Task requirements
Continue the passage below on the neural network forecasting model from the point where it stops.

In_Del=[i _ d1,i _ d2 ,...,i _ dn]          (1)

Out_Del=[0 _ d1,0 _ d2 ,...,0 _ dn]          (2)


     where n > m.

    For In_Del, we use various delay vectors with n = 7, 8 or 9 elements, whose values are within a range of twenty days. Regarding Out_Del, we employ different combinations, with m = 3, 4 or 5 elements, covering about one week. The distribution of the vector elements is preferably (but not compulsory) chosen similarly to the Gamma distribution. The elements of each vector are in ascending order. Consequently, the maximum values of any delay vector are i_dn or o_dm, respectively. The recurrent relation performed by the model is as follows:

y(t + 1) = F(X (t + 1 - In_Del(i)), y(t - Out_Del( j)))      (3)

    where X is the input vector; i =1,...,n and j =1,...,m .
    We use feed-forward ANNs with two hidden layers in order to achieve a good approximation function, based on our preliminary research, where we have obtained better results in the case of two hidden layers than in the case of one hidden layer, however maintaining a similar ratio (approx. 5/1) between the number of training samples and the total number of weights. The ANN models, depicted in Figure 1, use training sets of V-i_dn input-output pairs for model adaptation (see the next section), where V = 2240 is the initial time steps interval employed for the training purpose. Once we have established all the influences on the output at the moment t, we apply Principal Component Analysis (PCA) (Jackson 1991) to reduce the dimensionality of the input space and to un-correlate the inputs. Before applying PCA, we preprocessed the inputs and outputs, by replacing the missing data using the previously available values and, then, by applying the normalization. Data preprocessing prepares the raw data for the forecasting model and turns it into a format that will be easier and more effectively processed. Finally, we have applied the reverse process of normalization, in order to de-normalize the simulated outputs. Data preprocessing and data postprocessing are essential steps of the knowledge discovery process in the real world applications, and they greatly improve the network’s ability to capture valuable information, if they are correctly carried out (Hagan et al., 1996, Basheer et al., 2000).
    Our attempt involves a number of P variables (more than 30). Statistical data have different frequencies, such as:
  • daily frequency (forex exchange rate, future exchange rate for one month and the BET index);
  • quarterly frequency (GDP, the share of consolidated budget in GDP);
  • monthly frequency (CPI, interest rate, exports and imports of goods and services, etc).

Data shown
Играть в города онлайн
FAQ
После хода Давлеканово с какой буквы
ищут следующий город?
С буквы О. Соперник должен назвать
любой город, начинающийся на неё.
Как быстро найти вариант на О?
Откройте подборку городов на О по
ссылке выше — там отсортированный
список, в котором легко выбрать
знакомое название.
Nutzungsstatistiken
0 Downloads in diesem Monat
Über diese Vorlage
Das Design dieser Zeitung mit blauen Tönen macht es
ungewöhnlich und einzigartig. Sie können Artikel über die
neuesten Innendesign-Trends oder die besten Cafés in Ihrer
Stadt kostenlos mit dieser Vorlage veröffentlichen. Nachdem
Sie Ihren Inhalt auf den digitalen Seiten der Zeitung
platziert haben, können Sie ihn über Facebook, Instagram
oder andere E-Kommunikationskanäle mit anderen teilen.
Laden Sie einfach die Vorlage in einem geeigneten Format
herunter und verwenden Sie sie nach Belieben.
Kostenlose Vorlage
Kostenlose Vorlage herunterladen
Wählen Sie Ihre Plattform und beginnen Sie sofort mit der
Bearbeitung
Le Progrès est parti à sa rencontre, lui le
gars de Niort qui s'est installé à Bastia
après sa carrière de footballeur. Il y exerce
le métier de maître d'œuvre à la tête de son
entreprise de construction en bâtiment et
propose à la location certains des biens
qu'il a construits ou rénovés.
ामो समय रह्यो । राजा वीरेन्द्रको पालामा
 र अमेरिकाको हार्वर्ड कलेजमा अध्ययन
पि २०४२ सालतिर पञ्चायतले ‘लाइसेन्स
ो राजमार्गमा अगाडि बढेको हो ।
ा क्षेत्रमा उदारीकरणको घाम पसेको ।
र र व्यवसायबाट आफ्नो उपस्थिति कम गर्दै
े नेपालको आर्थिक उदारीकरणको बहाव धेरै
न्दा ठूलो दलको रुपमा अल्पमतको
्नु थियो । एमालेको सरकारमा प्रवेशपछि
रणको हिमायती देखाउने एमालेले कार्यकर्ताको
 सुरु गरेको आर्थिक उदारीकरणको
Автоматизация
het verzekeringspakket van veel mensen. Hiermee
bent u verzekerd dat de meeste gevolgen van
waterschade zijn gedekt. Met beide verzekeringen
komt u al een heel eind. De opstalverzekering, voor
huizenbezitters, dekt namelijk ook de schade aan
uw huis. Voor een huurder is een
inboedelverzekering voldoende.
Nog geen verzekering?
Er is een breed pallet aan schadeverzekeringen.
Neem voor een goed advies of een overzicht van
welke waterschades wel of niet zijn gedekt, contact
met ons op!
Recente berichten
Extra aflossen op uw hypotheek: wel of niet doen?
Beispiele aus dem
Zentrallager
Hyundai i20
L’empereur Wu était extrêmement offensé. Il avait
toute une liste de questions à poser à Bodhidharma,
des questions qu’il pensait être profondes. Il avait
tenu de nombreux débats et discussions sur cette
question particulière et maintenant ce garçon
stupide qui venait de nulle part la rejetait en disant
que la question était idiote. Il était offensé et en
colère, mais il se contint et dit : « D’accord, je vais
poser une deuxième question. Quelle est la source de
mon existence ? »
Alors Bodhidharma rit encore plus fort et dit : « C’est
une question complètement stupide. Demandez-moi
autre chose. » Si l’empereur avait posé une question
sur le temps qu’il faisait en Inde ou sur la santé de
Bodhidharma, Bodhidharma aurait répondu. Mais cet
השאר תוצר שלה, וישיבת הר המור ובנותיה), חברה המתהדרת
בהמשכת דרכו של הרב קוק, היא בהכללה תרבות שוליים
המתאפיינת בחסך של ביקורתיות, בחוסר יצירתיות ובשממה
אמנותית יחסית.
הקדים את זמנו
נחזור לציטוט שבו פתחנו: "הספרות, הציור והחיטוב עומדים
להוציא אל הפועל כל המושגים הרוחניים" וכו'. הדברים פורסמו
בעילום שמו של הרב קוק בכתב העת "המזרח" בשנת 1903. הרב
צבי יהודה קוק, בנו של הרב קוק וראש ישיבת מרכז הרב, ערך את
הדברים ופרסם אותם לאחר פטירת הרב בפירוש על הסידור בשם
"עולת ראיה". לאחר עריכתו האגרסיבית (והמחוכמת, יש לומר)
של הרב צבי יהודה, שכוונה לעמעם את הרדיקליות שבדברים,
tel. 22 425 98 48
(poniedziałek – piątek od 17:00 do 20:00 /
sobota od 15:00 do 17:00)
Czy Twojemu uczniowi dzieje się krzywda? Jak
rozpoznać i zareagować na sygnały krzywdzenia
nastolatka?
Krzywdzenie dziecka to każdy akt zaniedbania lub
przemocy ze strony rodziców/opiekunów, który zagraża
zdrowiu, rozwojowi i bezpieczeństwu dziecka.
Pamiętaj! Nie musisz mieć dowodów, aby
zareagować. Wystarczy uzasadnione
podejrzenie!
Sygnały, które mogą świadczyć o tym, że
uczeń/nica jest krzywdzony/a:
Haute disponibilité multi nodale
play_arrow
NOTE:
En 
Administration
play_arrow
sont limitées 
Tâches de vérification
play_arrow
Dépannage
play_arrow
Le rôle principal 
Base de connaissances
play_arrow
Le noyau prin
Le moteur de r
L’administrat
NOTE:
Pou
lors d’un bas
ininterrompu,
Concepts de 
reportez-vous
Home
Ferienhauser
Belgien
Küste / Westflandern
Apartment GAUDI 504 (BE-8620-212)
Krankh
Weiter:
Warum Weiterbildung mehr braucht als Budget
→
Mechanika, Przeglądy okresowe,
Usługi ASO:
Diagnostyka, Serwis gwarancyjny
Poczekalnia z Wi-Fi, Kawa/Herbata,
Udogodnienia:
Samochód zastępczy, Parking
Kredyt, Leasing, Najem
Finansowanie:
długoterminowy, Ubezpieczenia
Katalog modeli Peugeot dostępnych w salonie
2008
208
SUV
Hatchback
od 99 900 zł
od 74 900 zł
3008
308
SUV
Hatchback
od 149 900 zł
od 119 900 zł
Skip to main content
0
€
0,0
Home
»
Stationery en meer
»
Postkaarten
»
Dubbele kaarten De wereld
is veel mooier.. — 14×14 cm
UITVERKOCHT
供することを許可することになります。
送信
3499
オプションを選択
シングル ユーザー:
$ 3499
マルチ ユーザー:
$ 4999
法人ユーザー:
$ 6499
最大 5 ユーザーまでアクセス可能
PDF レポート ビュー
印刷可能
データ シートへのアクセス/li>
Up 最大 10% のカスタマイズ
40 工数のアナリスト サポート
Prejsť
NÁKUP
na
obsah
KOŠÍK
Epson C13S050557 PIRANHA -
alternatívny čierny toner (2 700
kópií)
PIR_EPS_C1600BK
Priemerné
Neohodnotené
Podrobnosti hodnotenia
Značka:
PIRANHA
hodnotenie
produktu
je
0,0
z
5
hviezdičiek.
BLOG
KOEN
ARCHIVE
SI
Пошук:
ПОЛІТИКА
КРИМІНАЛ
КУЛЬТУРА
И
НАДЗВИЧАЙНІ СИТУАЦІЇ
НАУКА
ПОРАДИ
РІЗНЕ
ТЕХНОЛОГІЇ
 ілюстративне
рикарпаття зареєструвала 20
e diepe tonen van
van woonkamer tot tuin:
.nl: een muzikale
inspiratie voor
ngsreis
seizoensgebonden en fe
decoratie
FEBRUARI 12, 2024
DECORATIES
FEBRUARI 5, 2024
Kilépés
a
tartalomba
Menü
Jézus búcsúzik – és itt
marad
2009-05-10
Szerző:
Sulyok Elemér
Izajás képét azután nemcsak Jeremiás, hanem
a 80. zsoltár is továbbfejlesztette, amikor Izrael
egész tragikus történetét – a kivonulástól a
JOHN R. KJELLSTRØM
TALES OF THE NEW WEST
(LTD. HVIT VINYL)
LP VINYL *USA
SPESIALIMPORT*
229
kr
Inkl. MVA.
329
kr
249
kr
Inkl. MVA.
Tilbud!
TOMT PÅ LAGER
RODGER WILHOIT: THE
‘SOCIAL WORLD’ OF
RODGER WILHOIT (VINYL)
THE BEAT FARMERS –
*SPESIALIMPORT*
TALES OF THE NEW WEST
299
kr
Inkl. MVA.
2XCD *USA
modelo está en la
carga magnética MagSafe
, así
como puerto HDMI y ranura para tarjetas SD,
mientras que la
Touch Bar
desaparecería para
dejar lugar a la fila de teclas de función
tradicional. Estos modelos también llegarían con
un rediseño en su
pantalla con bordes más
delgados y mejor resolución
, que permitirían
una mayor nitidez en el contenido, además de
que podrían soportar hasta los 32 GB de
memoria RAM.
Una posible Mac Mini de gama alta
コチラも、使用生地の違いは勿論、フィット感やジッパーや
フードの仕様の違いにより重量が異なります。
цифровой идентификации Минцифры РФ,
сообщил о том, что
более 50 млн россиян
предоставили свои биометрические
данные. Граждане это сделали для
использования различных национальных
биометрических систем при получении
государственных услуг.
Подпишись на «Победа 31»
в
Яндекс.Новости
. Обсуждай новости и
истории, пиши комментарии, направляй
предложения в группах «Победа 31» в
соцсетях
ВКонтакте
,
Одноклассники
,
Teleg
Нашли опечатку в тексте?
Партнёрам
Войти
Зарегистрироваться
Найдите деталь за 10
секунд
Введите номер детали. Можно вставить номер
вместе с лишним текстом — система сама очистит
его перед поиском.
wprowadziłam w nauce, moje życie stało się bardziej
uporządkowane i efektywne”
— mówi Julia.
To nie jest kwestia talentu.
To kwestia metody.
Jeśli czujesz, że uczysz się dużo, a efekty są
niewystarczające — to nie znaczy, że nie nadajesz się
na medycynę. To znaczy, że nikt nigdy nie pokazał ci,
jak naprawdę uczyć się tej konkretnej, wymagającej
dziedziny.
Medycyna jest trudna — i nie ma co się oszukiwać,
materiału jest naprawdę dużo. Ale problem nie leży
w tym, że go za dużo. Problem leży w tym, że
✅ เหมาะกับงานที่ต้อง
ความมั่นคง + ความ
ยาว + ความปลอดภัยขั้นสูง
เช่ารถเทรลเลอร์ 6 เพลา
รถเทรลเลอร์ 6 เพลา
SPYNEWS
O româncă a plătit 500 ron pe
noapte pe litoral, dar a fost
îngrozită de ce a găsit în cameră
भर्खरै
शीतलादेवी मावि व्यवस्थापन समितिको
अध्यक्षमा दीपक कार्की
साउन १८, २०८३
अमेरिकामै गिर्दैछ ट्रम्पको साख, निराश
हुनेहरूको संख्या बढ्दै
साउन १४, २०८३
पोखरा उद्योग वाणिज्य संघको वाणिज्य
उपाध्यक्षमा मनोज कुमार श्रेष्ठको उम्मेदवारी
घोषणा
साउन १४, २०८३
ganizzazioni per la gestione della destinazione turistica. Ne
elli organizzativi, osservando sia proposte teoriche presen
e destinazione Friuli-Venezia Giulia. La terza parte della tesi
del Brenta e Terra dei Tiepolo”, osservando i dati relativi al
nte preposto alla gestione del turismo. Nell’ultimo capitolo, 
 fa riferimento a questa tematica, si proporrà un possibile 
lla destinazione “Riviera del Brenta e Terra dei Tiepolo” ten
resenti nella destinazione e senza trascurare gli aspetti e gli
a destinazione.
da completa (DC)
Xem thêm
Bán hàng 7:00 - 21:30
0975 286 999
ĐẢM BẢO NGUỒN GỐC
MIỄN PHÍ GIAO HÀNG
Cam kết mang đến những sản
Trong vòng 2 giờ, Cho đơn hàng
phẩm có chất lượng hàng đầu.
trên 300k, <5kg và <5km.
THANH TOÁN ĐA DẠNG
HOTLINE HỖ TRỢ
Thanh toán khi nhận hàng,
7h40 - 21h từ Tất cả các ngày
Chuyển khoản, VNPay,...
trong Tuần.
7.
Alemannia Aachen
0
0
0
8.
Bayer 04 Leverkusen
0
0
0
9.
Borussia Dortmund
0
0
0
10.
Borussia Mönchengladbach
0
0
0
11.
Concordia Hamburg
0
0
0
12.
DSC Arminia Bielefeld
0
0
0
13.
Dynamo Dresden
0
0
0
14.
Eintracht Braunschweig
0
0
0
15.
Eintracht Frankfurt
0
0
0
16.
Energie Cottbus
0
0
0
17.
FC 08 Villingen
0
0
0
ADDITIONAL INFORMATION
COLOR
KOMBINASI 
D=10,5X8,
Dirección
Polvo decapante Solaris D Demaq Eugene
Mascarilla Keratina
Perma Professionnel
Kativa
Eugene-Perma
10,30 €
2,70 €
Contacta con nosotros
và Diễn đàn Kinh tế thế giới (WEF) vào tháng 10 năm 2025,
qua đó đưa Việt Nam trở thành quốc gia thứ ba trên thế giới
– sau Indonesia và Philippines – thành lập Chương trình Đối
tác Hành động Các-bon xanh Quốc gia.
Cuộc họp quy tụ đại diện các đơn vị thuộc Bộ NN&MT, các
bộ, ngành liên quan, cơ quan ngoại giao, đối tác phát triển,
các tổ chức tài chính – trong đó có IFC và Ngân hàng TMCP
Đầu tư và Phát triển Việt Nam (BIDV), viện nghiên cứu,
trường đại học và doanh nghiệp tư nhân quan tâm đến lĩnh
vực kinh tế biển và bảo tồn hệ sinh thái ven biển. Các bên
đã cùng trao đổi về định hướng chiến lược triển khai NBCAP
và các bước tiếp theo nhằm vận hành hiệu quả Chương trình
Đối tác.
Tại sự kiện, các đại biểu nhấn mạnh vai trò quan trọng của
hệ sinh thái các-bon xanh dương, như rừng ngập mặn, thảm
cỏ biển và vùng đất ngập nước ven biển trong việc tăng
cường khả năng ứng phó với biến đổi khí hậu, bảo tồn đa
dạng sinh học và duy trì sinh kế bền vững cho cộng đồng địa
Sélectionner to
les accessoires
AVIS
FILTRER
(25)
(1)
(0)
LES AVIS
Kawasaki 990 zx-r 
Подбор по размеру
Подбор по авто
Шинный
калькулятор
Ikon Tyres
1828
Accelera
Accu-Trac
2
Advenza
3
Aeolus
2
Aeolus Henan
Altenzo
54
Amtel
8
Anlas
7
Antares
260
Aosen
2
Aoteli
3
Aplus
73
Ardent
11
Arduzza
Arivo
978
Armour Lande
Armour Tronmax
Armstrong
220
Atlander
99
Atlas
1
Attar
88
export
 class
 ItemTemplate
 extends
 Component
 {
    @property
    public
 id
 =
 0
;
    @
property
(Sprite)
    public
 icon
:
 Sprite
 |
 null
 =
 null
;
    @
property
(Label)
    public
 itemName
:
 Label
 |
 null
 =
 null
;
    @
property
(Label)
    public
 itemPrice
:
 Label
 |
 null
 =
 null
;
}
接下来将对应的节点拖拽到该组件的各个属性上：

Result for this exercise
    In order to use all these data with different frequencies, we decided to transform them into such data of higher frequency, on the basis of a natural formation mechanism of the market operators’ behavior that implied to keep the information unchanged during the period between two updating time steps. For example, if we have only annual data, we keep it unchanged during 365 or 366 days. For the days without transactions, we decided to keep the previous transaction figure, in order to have a complete data series.
    In our model we used two different kinds of data:
  • Statistical data that were classified as:
    • General data that characterizes the macroeconomic development of Romania (9 indicators);
    • Specific data that are directly linked to the exchange rate evolution (11 indicators);
    • External data that refer to significant indicators of external market evolution, focused on the European Union market and the US market (6 indicators).
  • Forecasting data that were also classified as:
    • General data that characterize the macroeconomic development of Romania (10 indicators);
    • Specific data that are directly related to the exchange rate evolution (4 indicators);
    • There is a possibility to use External data also, but we decided to employ them in a further investigation that is not the subject of this paper.
    All the previous indicators used in the model are presented in Table 1.
    • Additionally, we introduced a Month indicator L (the days of January are denoted by 1, the days of February by 2 and so on).
    • We also tested the influence of the other three supplementary inputs that represent the “Sibiu Futures exchange rate of one month” for EUR/ROL, USD/ROL and EUR/USD exchange rates.
    The period covered by analysis is from the beginning of 2000 to the end of 2006. The possible connection between the exchange rate and other mentioned variables has been checked using the Granger causality tests (Granger 1969, Granger 1988), which were computed for different number of lags (starting from 26). As expected for a daily analysis, such interdependence is clearly revealed in the case of 1-2 lags, so that an artificial neural network based on the previously mentioned variables can be considered as economically consistent.

    5. CONCLUSIONS

        The ANNs ability to extract significant information from its training data provides a valuable framework for the representation of relationships that are present in the structure of the data. This allows for both the interpolation among the a priori defined points and the extrapolation outside the range bordered by the extreme points of the training set.
        The evaluation of the test error shows that the adaptive retraining technique can gradually improve, on the average, the achieved results. Our practical experience reveals that the first training (which includes the searching phase for the optimal architecture) always takes a relatively long time, but then the system can be very easily retrained, as there are no changes in the structure. The great advantage of the retraining technique is that some relevant aspects are preserved (remembered) not only from the immediate previous training phase, but also from the last but one phase, and so on. A kind of slow forgetting process also occurs; thus it is much easier for the ANN to remember specific aspects of the previous training instead of the first training. It means that the former information accumulated during the previous trainings will be slowly forgotten and the learning process will be adapted to the newest evolutions of the financial process.
        In the presented applications, the optimum shifting time for the next retraining is one day. This way the model can be quickly updated using the retraining procedure. Nevertheless, the graphs of the predictions show that the system can still provide correct values without retraining for several days but there is a major risk of loosing the unexpected changes in the financial environment.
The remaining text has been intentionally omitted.